Hope Farm dedicates vocational center

Fort Worth’s HOPE Farm dedicated a new vocational center Sept. 29, launching a program to bring economic and career opportunities to fatherless boys and their families.

Named for longtime supporter and Dallas businessman Tom Slone, a proponent of vocational training, the Slone Vocational Center will bring together private partners and professional volunteers to provide hands-on certificate training and internship opportunities to HOPE Farm’s student participants.

Mr. Slone passed away in 2018.

And while HOPE Farm celebrates its young men who go on to college to pursue their dreams, the reality is that college – and its price tag – can be a nightmare for many students, the news release said.

“We believe in setting our boys up for success, and for a lot of our students, driving them toward college and insurmountable student debt is a tragic disservice,” said Sacher Dawson, HOPE Farm Executive Director.

“With vocational training, our boys will graduate high school with real hands-on work experience, a trade certificate, and connections to community business leaders. A career-ready, Christ-centered, empowered young man is a great gift to himself, his family, and his community,” Dawson said.

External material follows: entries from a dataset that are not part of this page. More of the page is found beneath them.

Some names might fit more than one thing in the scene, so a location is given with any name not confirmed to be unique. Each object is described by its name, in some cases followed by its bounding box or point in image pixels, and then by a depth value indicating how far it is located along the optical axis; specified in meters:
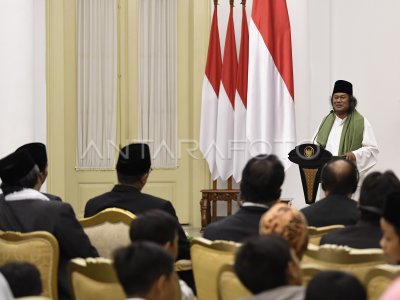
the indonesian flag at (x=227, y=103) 18.62
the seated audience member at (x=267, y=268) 4.54
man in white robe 14.90
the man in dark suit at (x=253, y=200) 7.19
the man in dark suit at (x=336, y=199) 8.39
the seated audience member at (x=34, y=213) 7.71
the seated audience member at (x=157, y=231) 6.00
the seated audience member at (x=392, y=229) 5.65
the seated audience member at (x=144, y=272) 4.70
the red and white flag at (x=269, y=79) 17.23
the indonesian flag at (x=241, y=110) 18.42
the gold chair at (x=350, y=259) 5.93
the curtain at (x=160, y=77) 19.98
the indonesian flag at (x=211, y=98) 18.84
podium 13.63
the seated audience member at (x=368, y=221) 6.79
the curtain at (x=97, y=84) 19.84
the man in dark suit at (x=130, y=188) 8.64
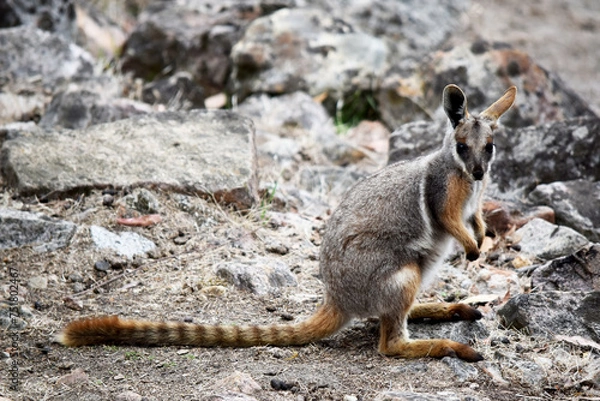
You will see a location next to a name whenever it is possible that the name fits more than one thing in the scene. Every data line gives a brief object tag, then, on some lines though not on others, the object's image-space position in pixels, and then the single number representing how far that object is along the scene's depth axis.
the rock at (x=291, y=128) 18.02
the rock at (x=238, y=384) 8.62
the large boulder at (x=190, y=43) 23.25
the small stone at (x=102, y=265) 11.84
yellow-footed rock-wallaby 9.80
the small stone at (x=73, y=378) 8.92
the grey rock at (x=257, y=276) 11.70
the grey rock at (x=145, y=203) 13.20
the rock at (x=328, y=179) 16.23
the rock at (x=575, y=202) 14.27
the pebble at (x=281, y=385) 8.84
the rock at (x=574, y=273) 11.10
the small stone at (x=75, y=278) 11.56
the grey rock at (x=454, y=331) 10.41
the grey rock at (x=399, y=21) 24.55
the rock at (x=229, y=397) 8.34
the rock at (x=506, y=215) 14.09
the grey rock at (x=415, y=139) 15.99
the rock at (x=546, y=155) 15.78
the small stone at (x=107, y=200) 13.07
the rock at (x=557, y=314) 10.23
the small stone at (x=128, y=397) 8.55
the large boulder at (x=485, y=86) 19.59
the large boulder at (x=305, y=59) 21.53
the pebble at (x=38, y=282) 11.27
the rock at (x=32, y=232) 11.98
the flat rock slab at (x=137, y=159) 13.37
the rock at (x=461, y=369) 9.25
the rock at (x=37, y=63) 19.09
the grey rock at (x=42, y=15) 21.55
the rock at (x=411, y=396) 8.32
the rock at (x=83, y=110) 17.34
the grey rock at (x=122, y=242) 12.28
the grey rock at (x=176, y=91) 21.31
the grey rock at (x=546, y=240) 12.96
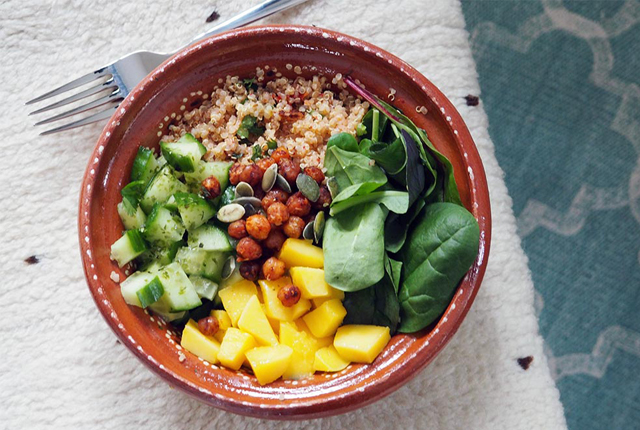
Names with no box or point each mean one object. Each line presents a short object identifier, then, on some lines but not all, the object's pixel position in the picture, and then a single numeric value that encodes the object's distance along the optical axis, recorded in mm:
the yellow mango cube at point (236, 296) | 498
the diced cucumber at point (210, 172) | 507
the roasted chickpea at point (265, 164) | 505
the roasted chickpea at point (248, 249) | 490
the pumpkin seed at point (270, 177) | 502
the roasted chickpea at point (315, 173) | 504
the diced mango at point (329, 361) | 496
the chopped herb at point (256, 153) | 514
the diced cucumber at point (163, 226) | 497
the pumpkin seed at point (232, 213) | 499
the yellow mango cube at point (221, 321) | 500
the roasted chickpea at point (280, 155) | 508
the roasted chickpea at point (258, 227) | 491
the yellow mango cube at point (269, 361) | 486
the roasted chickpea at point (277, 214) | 495
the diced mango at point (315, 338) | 501
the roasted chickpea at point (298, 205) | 498
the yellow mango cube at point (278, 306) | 495
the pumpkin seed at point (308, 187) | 500
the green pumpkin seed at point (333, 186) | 501
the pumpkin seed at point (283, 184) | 504
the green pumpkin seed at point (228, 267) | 502
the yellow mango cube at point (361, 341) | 490
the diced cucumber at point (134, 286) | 494
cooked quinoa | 513
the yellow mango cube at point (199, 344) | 499
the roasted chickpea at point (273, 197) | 502
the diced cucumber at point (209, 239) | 499
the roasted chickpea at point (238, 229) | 495
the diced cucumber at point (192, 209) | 493
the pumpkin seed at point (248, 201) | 501
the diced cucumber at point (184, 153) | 500
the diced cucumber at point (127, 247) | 498
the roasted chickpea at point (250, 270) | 497
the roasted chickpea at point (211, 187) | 501
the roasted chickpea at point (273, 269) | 491
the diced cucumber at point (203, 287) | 500
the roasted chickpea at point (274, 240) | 499
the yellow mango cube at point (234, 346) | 492
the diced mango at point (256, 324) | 493
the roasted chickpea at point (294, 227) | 496
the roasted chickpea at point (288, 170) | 503
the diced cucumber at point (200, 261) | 498
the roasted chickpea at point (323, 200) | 503
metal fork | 535
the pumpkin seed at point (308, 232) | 499
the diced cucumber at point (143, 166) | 510
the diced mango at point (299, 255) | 498
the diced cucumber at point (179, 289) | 494
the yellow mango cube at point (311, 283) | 491
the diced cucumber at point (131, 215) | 506
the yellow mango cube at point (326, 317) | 493
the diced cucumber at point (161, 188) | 505
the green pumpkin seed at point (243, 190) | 500
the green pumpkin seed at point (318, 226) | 499
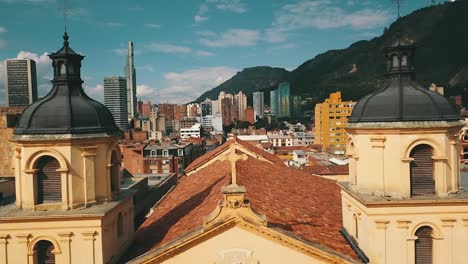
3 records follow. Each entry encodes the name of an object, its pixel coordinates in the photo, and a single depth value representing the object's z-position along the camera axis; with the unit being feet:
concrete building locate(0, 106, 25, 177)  134.62
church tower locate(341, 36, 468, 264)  42.80
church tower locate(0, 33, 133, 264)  42.19
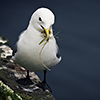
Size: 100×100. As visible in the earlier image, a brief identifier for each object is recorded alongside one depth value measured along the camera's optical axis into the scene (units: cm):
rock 592
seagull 538
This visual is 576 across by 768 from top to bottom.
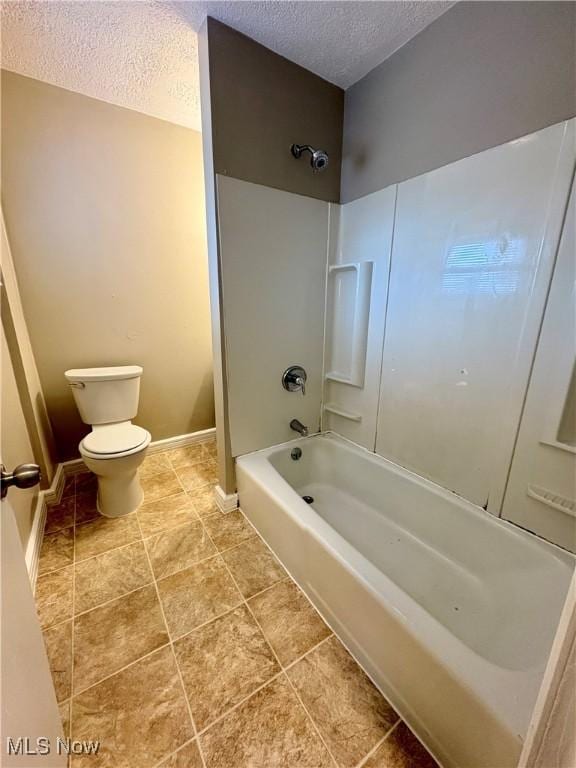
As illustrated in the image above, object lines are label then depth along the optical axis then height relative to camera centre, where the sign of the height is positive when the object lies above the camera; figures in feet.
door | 1.53 -2.07
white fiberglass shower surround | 2.93 -1.62
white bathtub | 2.39 -3.17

HOPE Farm is working with Tarrant County College and the City of Fort Worth to create a sustainable curriculum of vocational training in the areas of welding, plumbing, HVAC and light mechanic.

The Center will dovetail with HOPE Farm’s four pillars approach: Read (academic development), Feed (physical development), Parent (spiritual development), and Empower (social development), the news release said.

HOPE Farm has served fatherless boys ages 5-18 and their mothers or caretakers in the southside of Fort Worth since 1997, working to eradicate the cycle and effects of fatherlessness by cultivating at-risk boys into tomorrow’s leaders.

“Fort Worth is a roll-your-sleeves-up, get-to-work kind of town,” Dawson said. “I’m thrilled that HOPE Farm is creating a vocational program to help ensure the next generation of our workforce is ready for incredible opportunity. HOPE Farm is changing the tide of our community, one young man at a time.”

The dedication was the first step in development of the Slone Vocational Center, and the organization plans to open its doors to the first students in August 2022.

For those interested in supporting an expedited schedule through donations or in-kind gifts, please contact Victor Neil, HOPE Farm Vice President of Marketing and Development. Through Dec. 31, 2020, an anonymous donor will match all gifts for the Slone Vocational Center up to $70,000.

“Tom always believed in the empowerment and tangibility of vocational training,” said Fran Slone, Slone’s widow. “We’ve long supported HOPE Farm’s work and watched the boys transform into incredible young men. It’s a blessing to be able to help propel forward this next chapter of the organization and the families they support.”

HOPE Farm Inc. is a Fort Worth-based 501(c)(3) dedicated to eradicating the cycle and effects of fatherlessness by cultivating at-risk boys into tomorrow’s leaders.

HOPE Farm’s programs enrich the spirit, mind, and body via leadership development, academics, physical education, Bible study, and music, as well as a mothers’ resource initiative, the organization said.

HOPE Farm serves boys ages 5-18 and their mothers or caretakers from two Fort Worth campuses: its headquarters in the southside of Fort Worth, where it has been located since 1997, and its new Como campus, which opened in 2019.

A new South Dallas location opened in spring of 2020.